A chacun de nous, le Maître a confié quelque chose et s’en est allé, il s’est éloigné. Voilà bien une situation humaine. Notre vie se déroule sous le signe d’une « absence » de Dieu que beaucoup vivent comme s’il n’existait pas. Il y en a qui ont dit qu’il est même mort (exemple : Sartre, et non seulement. Il suffit de lire Mt 24, 37-44 ; 24,46-51 ; 25,1-13). Oui, le temps de l’absence du Maître est long et éprouvant. L’image que nous nous faisons alors de lui va commander notre attitude. C’est le nœud de ce texte de l’Evangile. Une relation faussée de Dieu considéré comme un tyran dont on a peur, ne pas le considérer comme un père, comme un Dieu qui fait alliance, un Dieu qui veut profiter de nous « en moissonnant où il n’a pas semé ». Est-ce le cas ? Ce Maître a-t-il repris les talents et leurs bénéfices ? Je pense que non ! Laissons-nous surprendre par la parabole encore une fois.

Tâche A: Veuillez recopier à l'identique toutes les lignes des fiches ci-dessous, en laissant les images de côté.

Extraits des fiches:

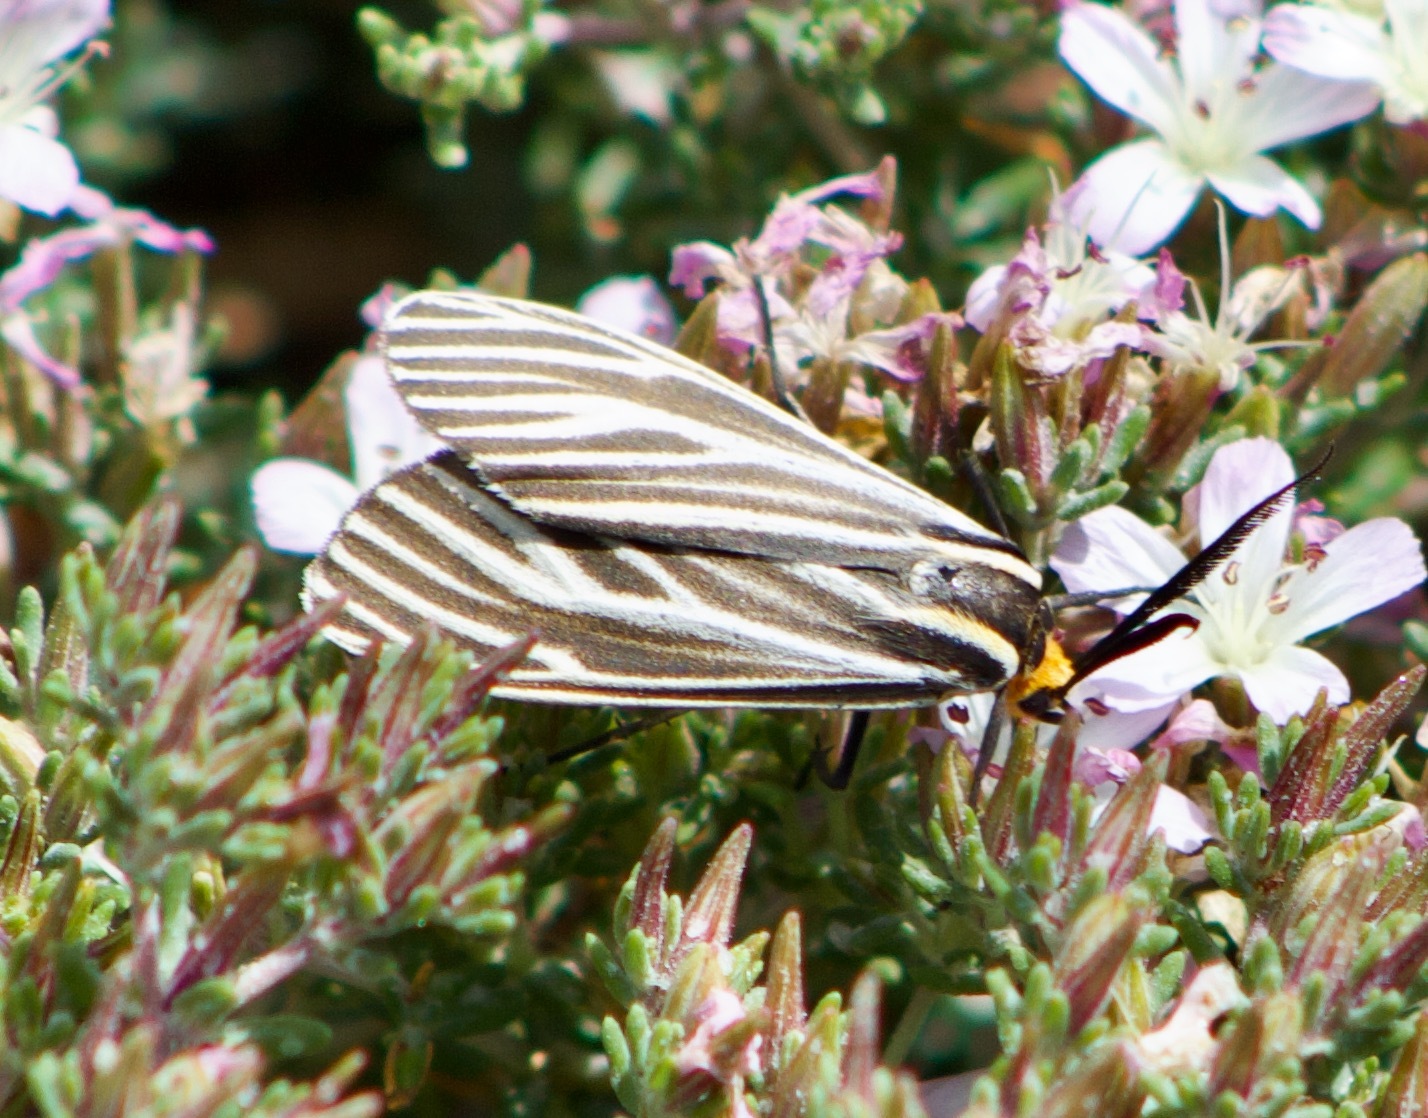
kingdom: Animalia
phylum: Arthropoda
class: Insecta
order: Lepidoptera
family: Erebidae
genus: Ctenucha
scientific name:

Tâche B: Relevez toutes les références bibliques citées dans le passage.

Résultat final A:
kingdom: Animalia
phylum: Arthropoda
class: Insecta
order: Lepidoptera
family: Erebidae
genus: Ctenucha
scientific name:

Résultat final B:
- Mt 24, 37-44
- 24,46-51
- 25,1-13